### Tasks to complete
**a.** In the memoir excerpt, to which town did the travelers take a train after arriving at Plymouth?
**b.** Duplicate a passage of the memoir excerpt word for word, starting at "Chapter 17: Some" and ending at "from the boat.".
**c.** Go on with the memoir excerpt from the point where it stops.

### Page text
%%

VERA LEWIS

Granny's Book

Chapter 17: Some Poetry

We sailed for home in July, and on arrival at Plymouth, took a train to Southsea. I had been staying by myself in Southsea the previous autumn. I had made friends with a lady who was staying in the same hotel while her flat was being decorated. When she left the hotel I used to visit her in her flat, which I admired for its convenience. She told me that we could have it when we came home on leave, while she was away staying with her relatives. I was delighted with such an offer, and we arranged that I should let her know the day of our arrival, so that she could vacate it for us to come in straight from the boat.

%%

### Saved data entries
%%

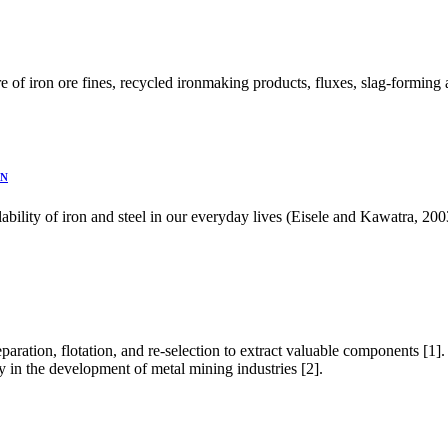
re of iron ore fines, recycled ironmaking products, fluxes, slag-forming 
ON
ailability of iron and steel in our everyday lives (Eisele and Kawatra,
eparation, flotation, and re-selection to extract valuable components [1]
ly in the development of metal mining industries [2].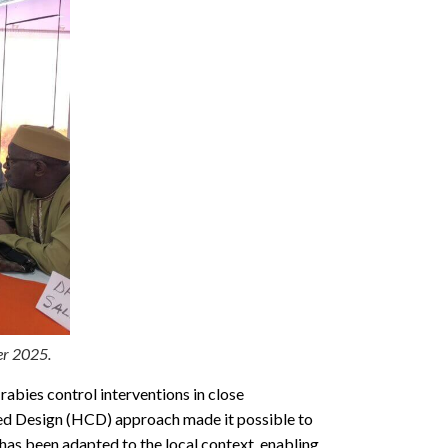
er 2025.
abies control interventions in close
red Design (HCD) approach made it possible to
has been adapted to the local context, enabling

%%
%%

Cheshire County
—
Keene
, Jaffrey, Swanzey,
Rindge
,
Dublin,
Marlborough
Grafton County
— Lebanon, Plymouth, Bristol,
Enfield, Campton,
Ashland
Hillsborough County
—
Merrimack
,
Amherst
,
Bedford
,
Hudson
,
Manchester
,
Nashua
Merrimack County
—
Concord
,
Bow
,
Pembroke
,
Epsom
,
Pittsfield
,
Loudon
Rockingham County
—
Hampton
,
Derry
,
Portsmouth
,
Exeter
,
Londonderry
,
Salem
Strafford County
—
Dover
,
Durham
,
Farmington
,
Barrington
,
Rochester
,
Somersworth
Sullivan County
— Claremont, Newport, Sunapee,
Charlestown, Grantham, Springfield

%%
%%

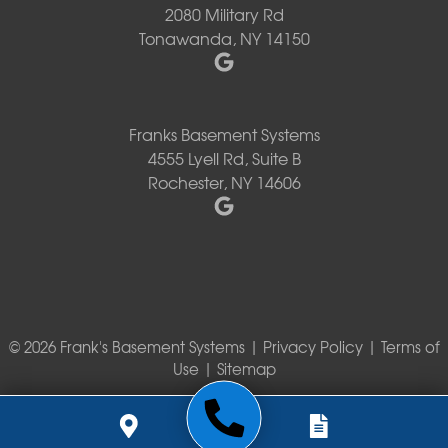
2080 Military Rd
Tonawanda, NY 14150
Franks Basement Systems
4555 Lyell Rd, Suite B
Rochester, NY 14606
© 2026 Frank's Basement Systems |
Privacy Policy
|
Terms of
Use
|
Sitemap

%%

### Answers
**a.** Southsea.

**b.**
Chapter 17: Some Poetry

We sailed for home in July, and on arrival at Plymouth, took a train to Southsea. I had been staying by myself in Southsea the previous autumn. I had made friends with a lady who was staying in the same hotel while her flat was being decorated. When she left the hotel I used to visit her in her flat, which I admired for its convenience. She told me that we could have it when we came home on leave, while she was away staying with her relatives. I was delighted with such an offer, and we arranged that I should let her know the day of our arrival, so that she could vacate it for us to come in straight from the boat.

**c.**
We arrived in the afternoon and taxied to the flat. The maid was left to get our tea ready and we were charmed with our home. It was a tiny flat just like a doll's house, with one bedroom, one sitting room, the tiniest dining room we had ever seen, and a kitchenette. It was all electric, and my friend had left us her wireless set. Such a luxury, to turn on the wireless and hear the news of the day. In Nigeria few people had wireless sets as the reception was very poor. In Lagos now, nearly everyone has a set, but up country they are still rare. It has to be a short wave set (whatever that may mean) and up country, it usually lets you down when there is something very important on. Our mails came once a fortnight, and in some far away stations it takes one week to get from Lagos, so the news we read is often one month old and certainly at least three weeks. One can imagine the thrill of being able to hear the news of the day on the day it happens.

We arrived on Saturday, and Helen came from school for the day on Sunday. She was delighted with our little doll's house from which we could watch the sea, and the ships coming in and out of the harbour.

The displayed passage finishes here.